Ahmadi sieht nach dem Schlusspfiff die Rote Karte

"Glückwunsch, Trainer": TuS-Manager Cemil Yavas (re.) freut sich mit Übungsleiter Piet Wiehle. Foto: KBS-Picture

Dieses „auf Nummer sicher gehen“ sah letztlich so aus, dass Wiehle seinen Angreifer in der 64. Minute für Felix Schlumbohm aufs Feld schickte. Da lag Osdorf noch mit 0:1 im Hintertreffen. Wachter stand erst ganze acht Zeigerumdrehungen auf dem Platz, als er dort miterlebte, wie Torben Krause auf der linken Seite den Ball mit einer Flanke auf die Reise schickte. V/W-Keeper Tim Wiegand und Abwehrmann Jan Collet waren sich in der Mitte nicht einig und Melvin Bonewald profitierte davon. Ziemlich verwaist versenkte er am ersten Pfosten das Leder zum Ausgleich im Netz. Vier Minuten vor dem Ende schlug dann die Stunde des Jerry Wachter: Rund 20 Meter vorm Kasten der Gäste kam der Osdorfer Angreifer an den Ball und keiner der Billstedter hinderte ihn entscheidend daran, das Ziel anzuvisieren. Der Schuss Wachters nahm zwar nicht viel Tempo auf, aber es reichte trotzdem dafür, dass das Spielgerät an Wiegand vorbei in die Maschen rollte. Der Rest war Jubel – zumindest auf Osdorfer Seite. Und Frust bei den Gästen: Sandjar Ahmadi bedankte sich nach dem Abpfiff bei Schiedsrichter Benjamin Stello (SC Egenbüttel) dafür, dass dieser das Spiel kaputt gepfiffen habe. Konsequenz: die Rote Karte!
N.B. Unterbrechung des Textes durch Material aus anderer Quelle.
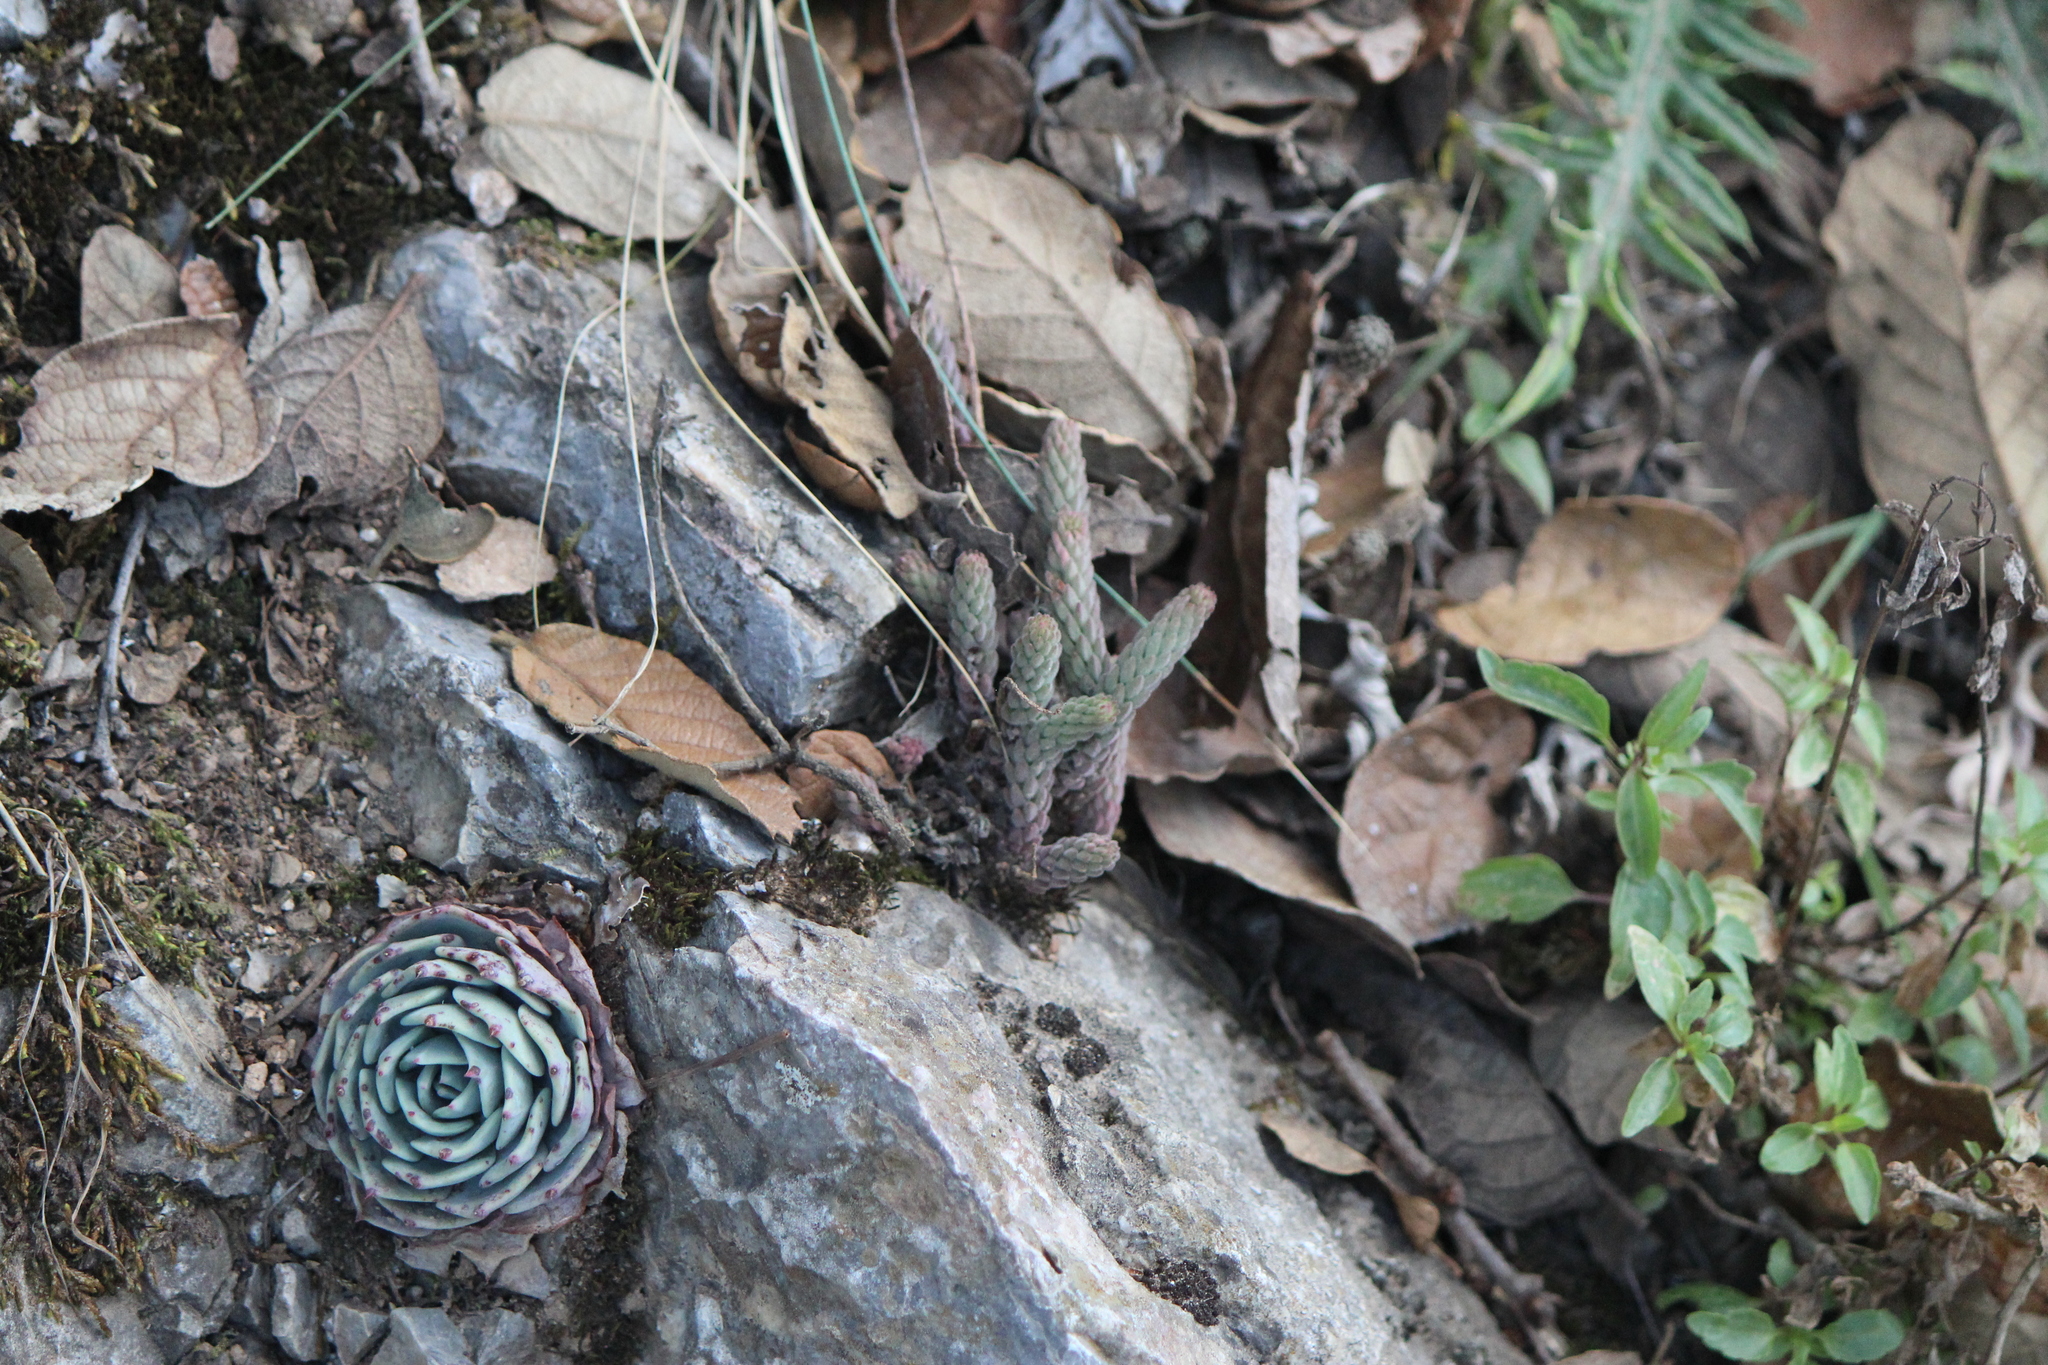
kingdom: Plantae
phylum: Tracheophyta
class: Magnoliopsida
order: Saxifragales
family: Crassulaceae
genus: Sedum
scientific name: Sedum jurgensenii
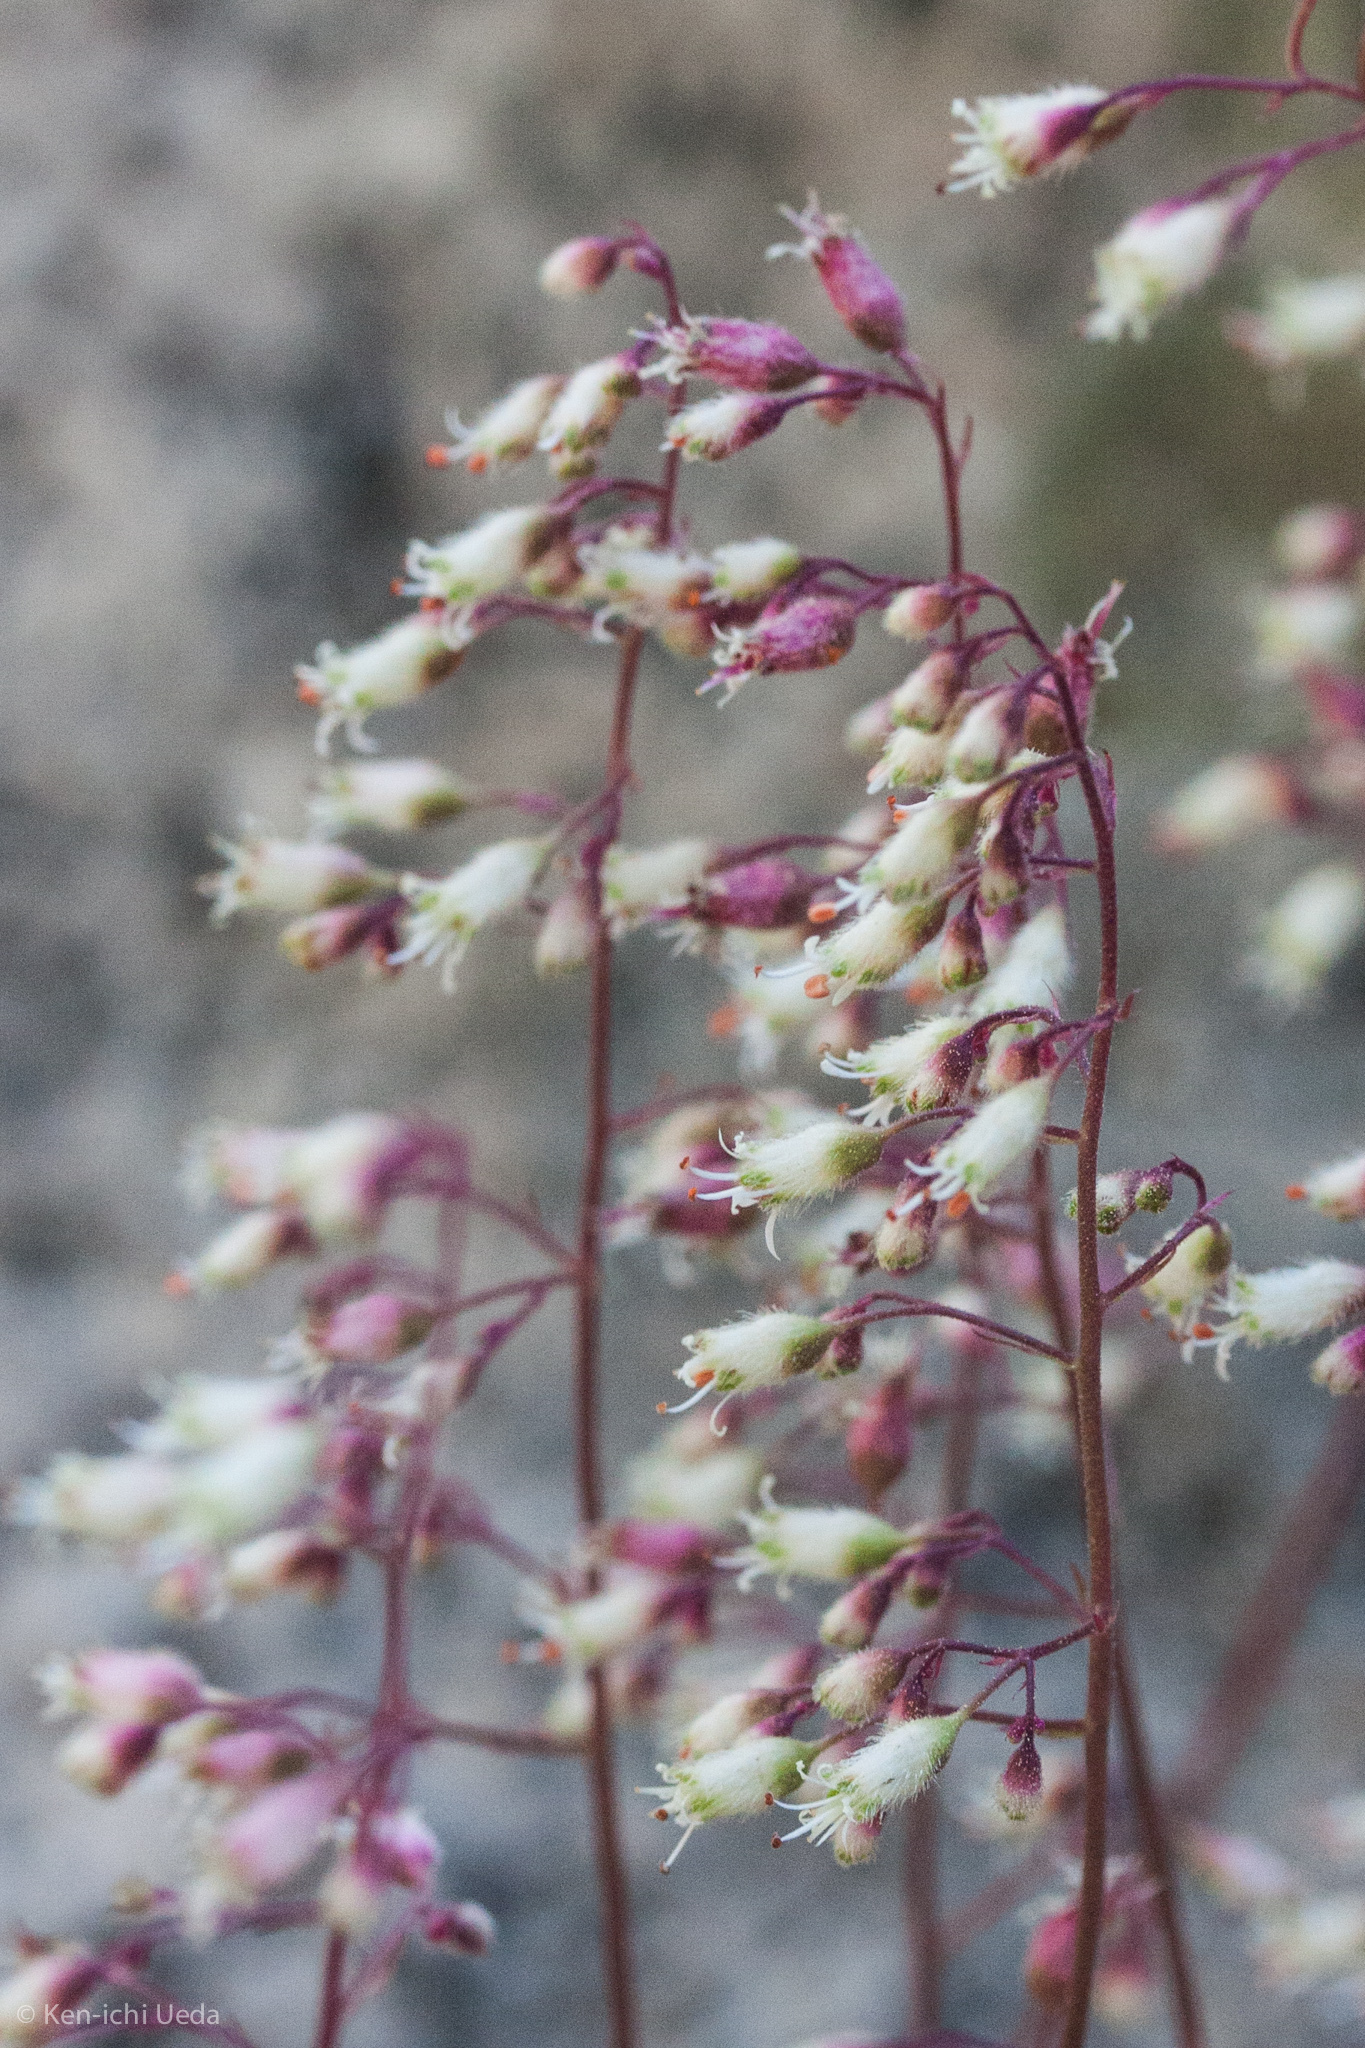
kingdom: Plantae
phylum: Tracheophyta
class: Magnoliopsida
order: Saxifragales
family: Saxifragaceae
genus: Heuchera
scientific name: Heuchera rubescens
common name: Jack-o'the-rocks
„Das war dumm von ihm. Das muss er nicht machen“, konstatierte V/W-Coach Taneli im Anschluss an die Partie und erklärte: „Diese Niederlage tut nicht nur mir, sondern auch der Mannschaft richtig weh. Das hat man gerade in der Kabine gemerkt. Wir müssen das jetzt wegstecken und wieder aufstehen. Mehr, als unsere Lehren aus dieser Niederlage ziehen, können wir jetzt nicht mehr tun. Dass es hier schwierig wird, war uns allen vorher schon klar. Aber es ist schade, dass man mit einer 1:0-Führung und einem eigentlich guten Spiel unsererseits am Ende doch als Verlierer dasteht.“ Osdorf habe, so Taneli weiter, „mit vielen langen Bällen gespielt. Das wussten wir auch vorher schon. So spielt der TuS Osdorf nunmal. Fußballerisch waren sie kaum in der Lage, uns Paroli zu bieten. Aber sie haben mit Kampf und einer Portion Extrawillen das Spiel drehen können. Ich verstehe nicht, warum wir es einfach nicht hinkriegen, dass wir in allen Lagen kompakt und stabil stehen.“ Letztlich habe seine Mannschaft „es unclever gemacht. Wir hätten die Begegnung anders gestalten sollen, vielleicht mal über Freistöße Ruhe ins Geschehen bringen und das Spiel von unserem Tor wegkriegen müssen. Wir dürfen einfach nicht so nervös werden und den Ball nach vorne dreschen, so dass er schnell wieder zurückkommt. Da müssen wir einfach noch mehr Cleverness an den Tag legen“, resümierte Taneli.      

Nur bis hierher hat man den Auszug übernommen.